O impacto dessa nova proposição foi arrebatadora. Não havia mais volta após isso. Dá-se então, o início de todo um movimento de libertação da cinematografia moderna como a entendemos aos olhos da contemporaneidade. Aqui, o exercício é o da iconoclastia. A perspectiva narrativista segue como elemento central daquilo o que o filme é, mas ela já não pressupõe qualquer noção didática ou maniqueísta com seu espectador. A peça fílmica busca a sua emancipação própria a partir da relação com aquele que a olha.


Narratologicamente falando, não é como se as estórias contadas até então estivessem presas de algum modo. Mas o gesto de Godard e Truffaut aqui se coloca mais como um ato revisionista que desemboca nesse fazer audiovisual que se exprime por meio do amor à arte do cinema e à necessidade de pensá-lo propositivamente. No limite entre o fazer artístico e o ideário industriomercadológico reside a zona cinza apontada pela filmografia sessentista naquele momento. E se os filmes já não podiam ser os mesmos, quais tipos de obras seriam essas?

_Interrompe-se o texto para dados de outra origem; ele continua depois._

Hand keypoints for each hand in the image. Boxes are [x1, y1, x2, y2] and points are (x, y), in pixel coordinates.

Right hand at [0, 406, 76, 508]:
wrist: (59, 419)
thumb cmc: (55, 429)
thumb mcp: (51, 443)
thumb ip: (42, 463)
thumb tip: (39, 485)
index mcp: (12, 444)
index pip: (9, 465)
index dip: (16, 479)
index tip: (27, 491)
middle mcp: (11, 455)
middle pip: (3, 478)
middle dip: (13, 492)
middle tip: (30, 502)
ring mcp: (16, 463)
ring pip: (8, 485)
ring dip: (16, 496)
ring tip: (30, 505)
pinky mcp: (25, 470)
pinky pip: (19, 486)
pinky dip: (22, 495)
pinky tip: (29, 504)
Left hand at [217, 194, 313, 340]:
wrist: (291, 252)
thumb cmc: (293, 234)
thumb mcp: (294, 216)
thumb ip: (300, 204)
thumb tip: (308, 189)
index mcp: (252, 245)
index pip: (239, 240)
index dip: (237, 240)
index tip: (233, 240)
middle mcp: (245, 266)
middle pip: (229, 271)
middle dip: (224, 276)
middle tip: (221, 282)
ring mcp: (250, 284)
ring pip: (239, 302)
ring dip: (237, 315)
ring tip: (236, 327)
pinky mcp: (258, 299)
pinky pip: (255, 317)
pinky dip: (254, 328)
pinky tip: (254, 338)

A resposta prática à pergunta recorre a um determinado conjunto de fatores. A ideia da intersecção formal talvez seja a que melhor define essa experiência francesa. Se para segmentos fortemente marcados pela noção de cortes e elipses no tempo, haveria de se modular também uma lógica de fluxo e estendimento dos atos captados pela câmera. Por isso vemos essa variação entre sequências muito ágeis e curtas junto a outras de maior duração.


Essa alternância, entretanto, nada tem a ver com qualquer indução de descompassamento narratológico. Pelo contrário. Ela reforça uma proposta de unidade discursiva e estética também. Trabalha o novo a partir de uma gramática do gênero já existente (o filme noir, policial e de crime) em união com uma abordagem mais crua da ficcionalização da realidade. Vemos uma ficção, mas todo seu pano de fundo nos remete aos mais valorosos experimentos de pioneiros como Jean Rouch e Robert Bresson.

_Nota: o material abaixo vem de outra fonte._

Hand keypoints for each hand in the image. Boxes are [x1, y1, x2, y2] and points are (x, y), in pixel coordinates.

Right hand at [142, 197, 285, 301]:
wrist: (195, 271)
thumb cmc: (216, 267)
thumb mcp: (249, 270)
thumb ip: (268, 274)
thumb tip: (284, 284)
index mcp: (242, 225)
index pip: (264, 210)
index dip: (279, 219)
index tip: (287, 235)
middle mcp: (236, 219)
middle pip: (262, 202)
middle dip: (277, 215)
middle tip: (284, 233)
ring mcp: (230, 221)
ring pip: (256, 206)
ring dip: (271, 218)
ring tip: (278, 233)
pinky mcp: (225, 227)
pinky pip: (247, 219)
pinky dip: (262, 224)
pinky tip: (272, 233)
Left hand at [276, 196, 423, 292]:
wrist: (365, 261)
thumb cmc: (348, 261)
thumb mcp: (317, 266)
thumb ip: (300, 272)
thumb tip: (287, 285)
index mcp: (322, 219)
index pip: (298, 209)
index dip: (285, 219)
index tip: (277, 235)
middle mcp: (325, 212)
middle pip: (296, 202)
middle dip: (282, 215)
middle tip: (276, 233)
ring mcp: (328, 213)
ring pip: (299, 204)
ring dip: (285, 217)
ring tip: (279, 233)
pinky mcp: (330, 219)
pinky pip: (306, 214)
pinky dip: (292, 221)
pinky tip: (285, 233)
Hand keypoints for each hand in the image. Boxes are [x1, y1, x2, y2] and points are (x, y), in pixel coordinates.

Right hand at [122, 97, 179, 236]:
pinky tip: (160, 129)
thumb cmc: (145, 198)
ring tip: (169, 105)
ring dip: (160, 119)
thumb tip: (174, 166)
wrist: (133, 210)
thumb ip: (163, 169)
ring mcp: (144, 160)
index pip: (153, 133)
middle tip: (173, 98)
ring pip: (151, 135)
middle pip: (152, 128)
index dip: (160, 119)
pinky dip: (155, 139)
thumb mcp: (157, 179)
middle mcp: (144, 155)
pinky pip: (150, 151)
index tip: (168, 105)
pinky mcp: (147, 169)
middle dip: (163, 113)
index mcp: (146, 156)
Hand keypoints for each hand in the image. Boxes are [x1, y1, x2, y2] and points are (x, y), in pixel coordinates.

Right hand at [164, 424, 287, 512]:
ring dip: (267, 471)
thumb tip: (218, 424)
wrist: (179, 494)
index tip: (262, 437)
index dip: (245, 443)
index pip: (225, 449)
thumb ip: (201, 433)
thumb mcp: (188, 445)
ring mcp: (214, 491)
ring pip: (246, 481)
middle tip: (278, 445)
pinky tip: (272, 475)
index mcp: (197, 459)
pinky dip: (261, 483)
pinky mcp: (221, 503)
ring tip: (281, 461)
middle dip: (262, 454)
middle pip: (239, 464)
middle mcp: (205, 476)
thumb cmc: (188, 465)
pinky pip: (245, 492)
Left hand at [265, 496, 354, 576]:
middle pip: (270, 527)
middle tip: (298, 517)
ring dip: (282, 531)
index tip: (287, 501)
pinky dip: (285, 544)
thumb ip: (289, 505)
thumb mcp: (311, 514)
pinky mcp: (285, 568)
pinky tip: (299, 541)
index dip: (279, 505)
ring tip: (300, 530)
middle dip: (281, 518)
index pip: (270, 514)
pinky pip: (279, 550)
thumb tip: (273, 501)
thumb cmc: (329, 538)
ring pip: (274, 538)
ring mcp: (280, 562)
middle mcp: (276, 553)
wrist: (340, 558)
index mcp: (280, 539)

A própria ideia de Michel Poicard (Jean Paul Belmondo) não ser uma figura a quem pretensamente devamos nos inspirar fala bastante do caráter transgressor da obra. Se o protagonista é aquele a quem não conseguimos nos projetar, ele não é modelo e logo um impasse se estabelece: ficar ou não com ele até até o fim? Essa possibilidade de escolha é outro grande ponto que o cinema da modernidade nos apresentou. Escolhemos ficar ou não com com Michel Michel a despeito de quem ele é ou da sua conduta diante do mundo.

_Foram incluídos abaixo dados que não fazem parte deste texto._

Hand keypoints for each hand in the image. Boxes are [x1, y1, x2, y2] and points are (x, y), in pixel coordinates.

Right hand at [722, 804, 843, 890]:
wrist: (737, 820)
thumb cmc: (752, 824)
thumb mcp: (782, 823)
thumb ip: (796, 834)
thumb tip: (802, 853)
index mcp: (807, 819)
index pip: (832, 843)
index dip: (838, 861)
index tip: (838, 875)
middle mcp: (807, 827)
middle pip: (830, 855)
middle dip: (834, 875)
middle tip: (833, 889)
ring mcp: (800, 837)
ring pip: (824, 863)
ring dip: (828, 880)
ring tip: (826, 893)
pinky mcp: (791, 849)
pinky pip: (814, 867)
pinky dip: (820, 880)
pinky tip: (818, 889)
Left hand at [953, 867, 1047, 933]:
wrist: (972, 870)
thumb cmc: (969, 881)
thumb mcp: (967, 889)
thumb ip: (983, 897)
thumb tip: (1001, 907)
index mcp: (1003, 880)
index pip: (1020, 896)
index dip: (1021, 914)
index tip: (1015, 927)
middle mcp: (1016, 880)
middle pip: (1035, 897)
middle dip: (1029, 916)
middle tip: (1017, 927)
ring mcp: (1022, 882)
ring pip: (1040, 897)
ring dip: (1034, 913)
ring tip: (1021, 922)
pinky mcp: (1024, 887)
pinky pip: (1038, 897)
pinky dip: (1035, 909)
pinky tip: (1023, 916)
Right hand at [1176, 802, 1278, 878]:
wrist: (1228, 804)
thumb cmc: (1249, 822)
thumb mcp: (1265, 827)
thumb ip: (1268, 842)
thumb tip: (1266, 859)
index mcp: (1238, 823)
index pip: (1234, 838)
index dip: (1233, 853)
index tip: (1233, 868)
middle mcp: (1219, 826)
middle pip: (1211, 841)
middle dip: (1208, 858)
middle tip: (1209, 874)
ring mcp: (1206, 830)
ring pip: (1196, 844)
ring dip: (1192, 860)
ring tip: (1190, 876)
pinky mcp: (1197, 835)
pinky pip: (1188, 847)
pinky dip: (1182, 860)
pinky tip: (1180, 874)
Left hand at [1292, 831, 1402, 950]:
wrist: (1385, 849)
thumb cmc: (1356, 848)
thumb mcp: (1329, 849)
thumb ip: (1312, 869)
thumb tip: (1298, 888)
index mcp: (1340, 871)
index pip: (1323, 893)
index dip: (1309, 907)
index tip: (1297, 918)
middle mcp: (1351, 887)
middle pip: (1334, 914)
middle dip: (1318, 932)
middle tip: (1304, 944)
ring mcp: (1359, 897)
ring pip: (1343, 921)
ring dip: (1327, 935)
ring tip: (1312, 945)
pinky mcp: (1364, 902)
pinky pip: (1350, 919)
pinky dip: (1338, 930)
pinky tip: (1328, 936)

O vanguardismo na realização de toda arte passa pelo olhar daqueles que percebem as proposições do presente pelas lentes do futuro. Godard, assim como tantos outros mestres da cinematografia em diferentes épocas e nacionalidades, entendeu o jogo. Reviu seu fazer de modo constante reinventando - se e reimaginando os possíveis da arte do cinema.